I am no longer Miss Lehi, but mental health awareness and suicide prevention is still my passion. Suicide is a tough issue to discuss, but it's so incredibly important. It is currently the second leading cause of death among teenagers and college aged adults in the United States. Four out of five people who die from suicide show clear warning signs. These deaths can be avoided if we all get involved, and there are things we can all do to help.
There is so much we can do to get involved and help others, but the first step is education. Talk with someone who is struggling with a mental health diagnosis and learn what their life is like. Become educated on the signs of suicide and strive to help someone who may be struggling.
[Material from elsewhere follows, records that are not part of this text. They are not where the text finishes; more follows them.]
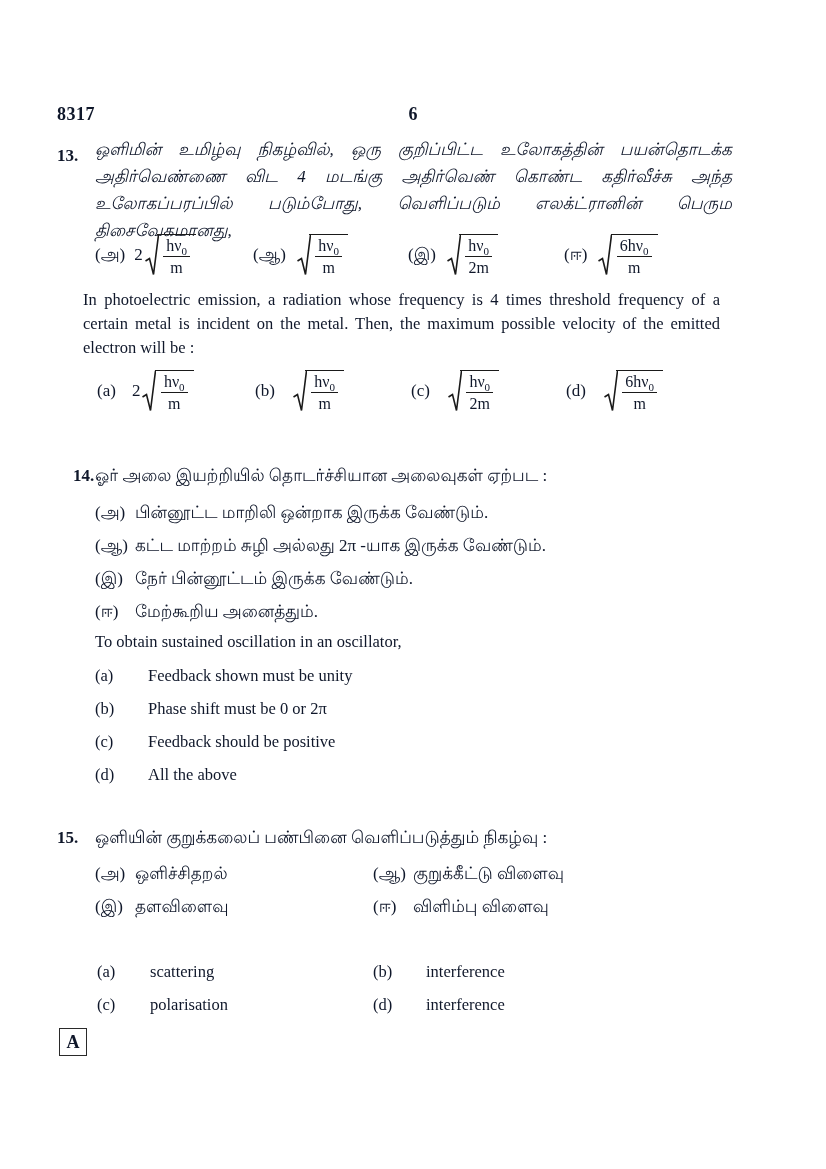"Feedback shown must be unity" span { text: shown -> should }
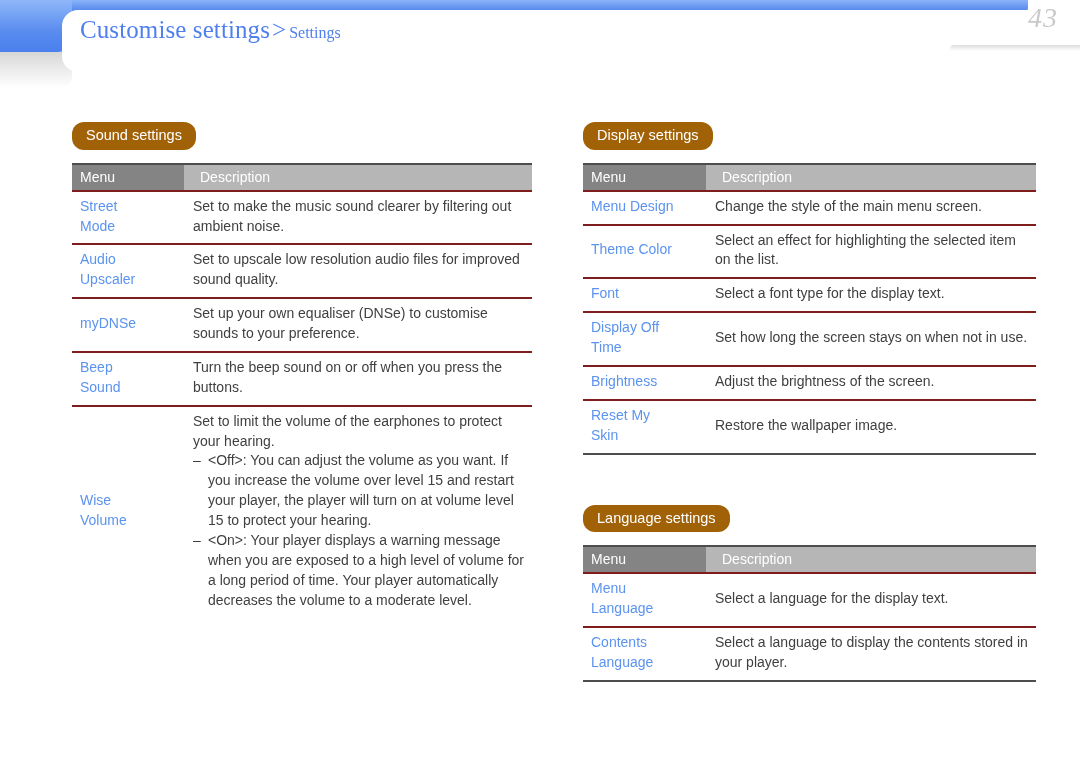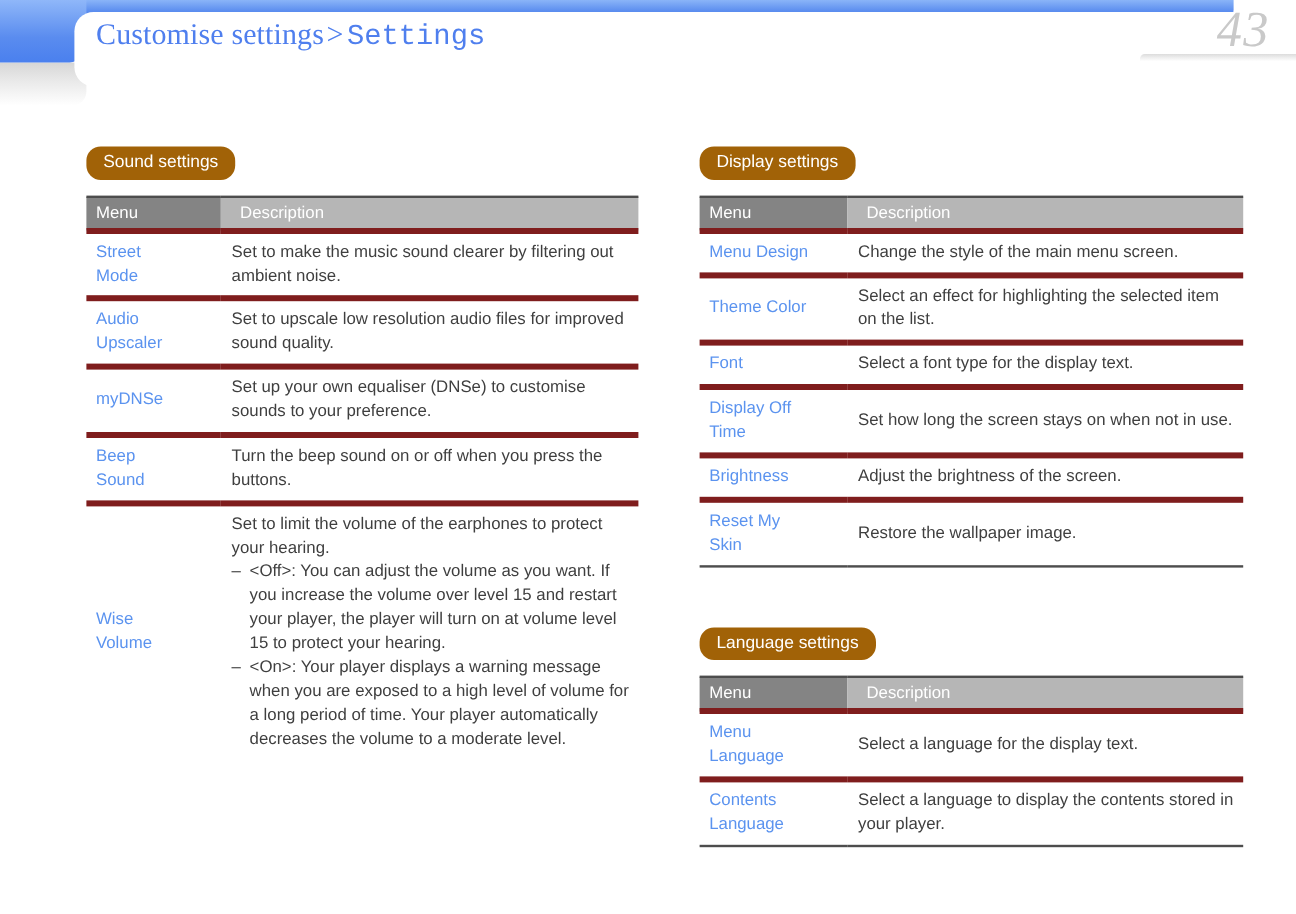"Settings" .breadcrumb .crumb-sub { font-family: Liberation Mono, monospace -> none; font-size: 24px -> 16px }
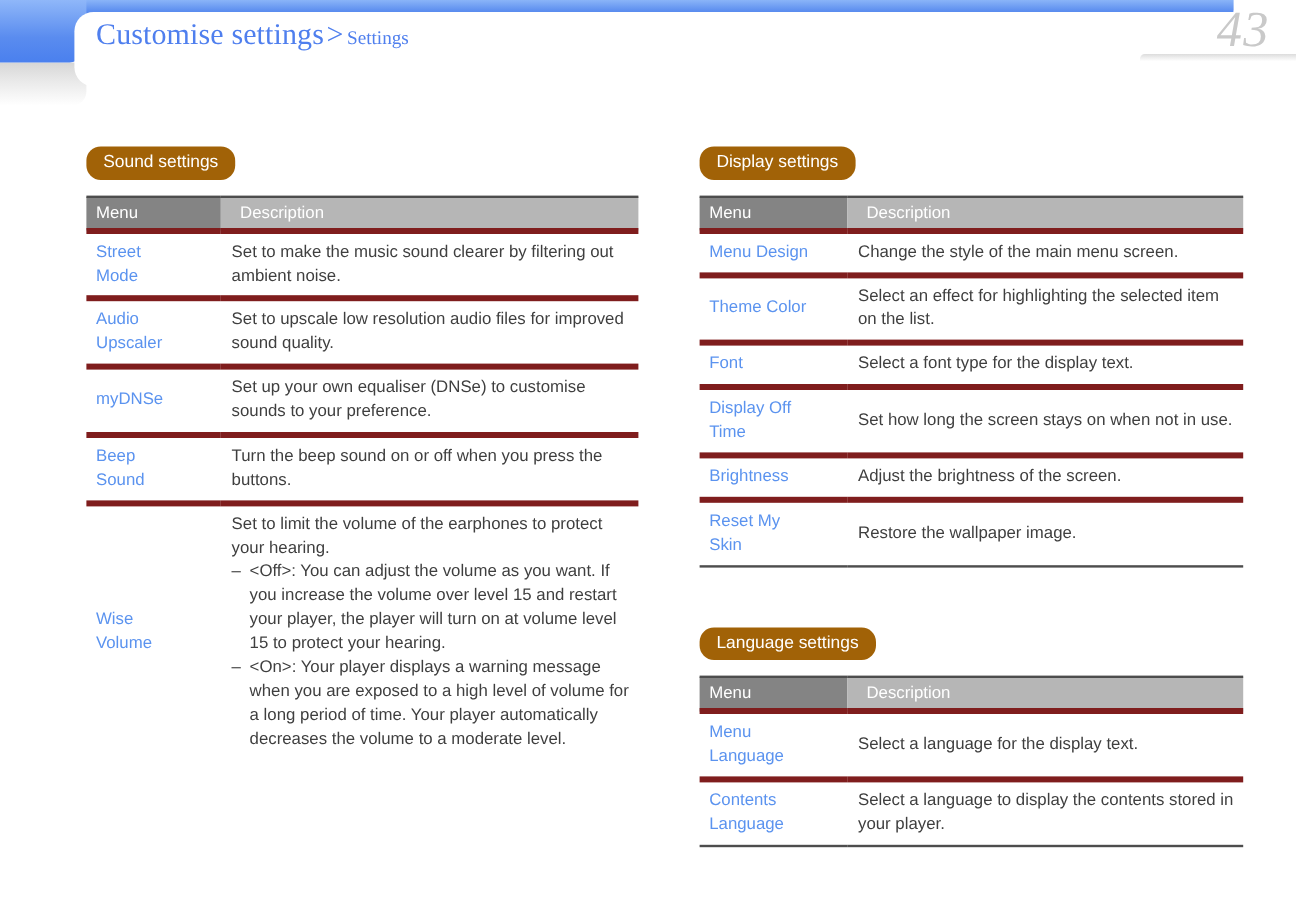"43" .page-number { font-size: 42px -> 28px }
But, most importantly, the best thing we can do is work to be kind to one another. There is so much power in simply smiling at someone, or asking them how their day was. We can all work to withhold judgement against someone and spreading gossip. We can strive to first gain understanding about someone without fighting back, and accepting people for who they are. We can all help in the fight against suicide by becoming more aware, and helping those around us when they struggle. But, most importantly, we can all be a little better at trying to be a little kinder.
If you, or anyone you know may be struggling with suicidal thoughts or just need someone to talk to please call the anonymous hotline at 1-800-273-TALK (8255) or text HOME to 741741.